## RECORDS SHOWN
·····

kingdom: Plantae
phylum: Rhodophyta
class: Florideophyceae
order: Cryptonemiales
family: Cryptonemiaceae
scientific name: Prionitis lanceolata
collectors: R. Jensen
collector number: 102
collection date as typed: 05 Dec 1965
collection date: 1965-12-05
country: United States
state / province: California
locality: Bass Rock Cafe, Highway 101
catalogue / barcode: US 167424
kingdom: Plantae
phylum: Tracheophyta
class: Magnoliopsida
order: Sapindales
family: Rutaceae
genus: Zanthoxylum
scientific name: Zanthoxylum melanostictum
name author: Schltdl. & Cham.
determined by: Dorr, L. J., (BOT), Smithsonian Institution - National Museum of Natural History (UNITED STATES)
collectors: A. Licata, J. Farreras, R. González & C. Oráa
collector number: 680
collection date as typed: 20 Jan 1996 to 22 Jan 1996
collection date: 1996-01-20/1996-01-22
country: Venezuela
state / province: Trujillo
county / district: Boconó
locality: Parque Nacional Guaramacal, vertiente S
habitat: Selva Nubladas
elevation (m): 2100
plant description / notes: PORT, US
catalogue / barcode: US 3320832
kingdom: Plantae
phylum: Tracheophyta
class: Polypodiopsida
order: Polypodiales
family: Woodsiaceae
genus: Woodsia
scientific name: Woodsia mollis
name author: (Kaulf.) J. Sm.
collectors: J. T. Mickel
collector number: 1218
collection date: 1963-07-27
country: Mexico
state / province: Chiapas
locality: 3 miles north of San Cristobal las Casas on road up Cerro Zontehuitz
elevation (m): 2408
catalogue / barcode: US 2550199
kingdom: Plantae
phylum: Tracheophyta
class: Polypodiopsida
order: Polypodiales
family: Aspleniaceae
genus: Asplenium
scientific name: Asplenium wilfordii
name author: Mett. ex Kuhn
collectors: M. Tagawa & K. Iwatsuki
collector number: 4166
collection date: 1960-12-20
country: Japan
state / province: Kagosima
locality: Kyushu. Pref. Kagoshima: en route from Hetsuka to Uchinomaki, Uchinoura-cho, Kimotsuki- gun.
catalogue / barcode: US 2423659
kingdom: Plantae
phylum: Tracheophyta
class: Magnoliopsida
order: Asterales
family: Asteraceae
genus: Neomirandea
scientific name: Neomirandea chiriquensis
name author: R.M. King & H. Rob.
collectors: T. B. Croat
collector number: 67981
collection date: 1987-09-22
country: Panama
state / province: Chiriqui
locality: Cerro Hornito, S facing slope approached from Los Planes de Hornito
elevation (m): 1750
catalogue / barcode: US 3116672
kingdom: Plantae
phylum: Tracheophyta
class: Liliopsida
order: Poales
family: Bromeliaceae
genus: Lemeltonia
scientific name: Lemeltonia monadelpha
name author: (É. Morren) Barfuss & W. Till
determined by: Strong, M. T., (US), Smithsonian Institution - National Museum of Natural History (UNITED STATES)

·····

## SHORT TASK
Reproduce every line of the items above, word for word and in the same order.

## SOLUTION BELOW
kingdom: Plantae
phylum: Rhodophyta
class: Florideophyceae
order: Cryptonemiales
family: Cryptonemiaceae
scientific name: Prionitis lanceolata
collectors: R. Jensen
collector number: 102
collection date as typed: 05 Dec 1965
collection date: 1965-12-05
country: United States
state / province: California
locality: Bass Rock Cafe, Highway 101
catalogue / barcode: US 167424
kingdom: Plantae
phylum: Tracheophyta
class: Magnoliopsida
order: Sapindales
family: Rutaceae
genus: Zanthoxylum
scientific name: Zanthoxylum melanostictum
name author: Schltdl. & Cham.
determined by: Dorr, L. J., (BOT), Smithsonian Institution - National Museum of Natural History (UNITED STATES)
collectors: A. Licata, J. Farreras, R. González & C. Oráa
collector number: 680
collection date as typed: 20 Jan 1996 to 22 Jan 1996
collection date: 1996-01-20/1996-01-22
country: Venezuela
state / province: Trujillo
county / district: Boconó
locality: Parque Nacional Guaramacal, vertiente S
habitat: Selva Nubladas
elevation (m): 2100
plant description / notes: PORT, US
catalogue / barcode: US 3320832
kingdom: Plantae
phylum: Tracheophyta
class: Polypodiopsida
order: Polypodiales
family: Woodsiaceae
genus: Woodsia
scientific name: Woodsia mollis
name author: (Kaulf.) J. Sm.
collectors: J. T. Mickel
collector number: 1218
collection date: 1963-07-27
country: Mexico
state / province: Chiapas
locality: 3 miles north of San Cristobal las Casas on road up Cerro Zontehuitz
elevation (m): 2408
catalogue / barcode: US 2550199
kingdom: Plantae
phylum: Tracheophyta
class: Polypodiopsida
order: Polypodiales
family: Aspleniaceae
genus: Asplenium
scientific name: Asplenium wilfordii
name author: Mett. ex Kuhn
collectors: M. Tagawa & K. Iwatsuki
collector number: 4166
collection date: 1960-12-20
country: Japan
state / province: Kagosima
locality: Kyushu. Pref. Kagoshima: en route from Hetsuka to Uchinomaki, Uchinoura-cho, Kimotsuki- gun.
catalogue / barcode: US 2423659
kingdom: Plantae
phylum: Tracheophyta
class: Magnoliopsida
order: Asterales
family: Asteraceae
genus: Neomirandea
scientific name: Neomirandea chiriquensis
name author: R.M. King & H. Rob.
collectors: T. B. Croat
collector number: 67981
collection date: 1987-09-22
country: Panama
state / province: Chiriqui
locality: Cerro Hornito, S facing slope approached from Los Planes de Hornito
elevation (m): 1750
catalogue / barcode: US 3116672
kingdom: Plantae
phylum: Tracheophyta
class: Liliopsida
order: Poales
family: Bromeliaceae
genus: Lemeltonia
scientific name: Lemeltonia monadelpha
name author: (É. Morren) Barfuss & W. Till
determined by: Strong, M. T., (US), Smithsonian Institution - National Museum of Natural History (UNITED STATES)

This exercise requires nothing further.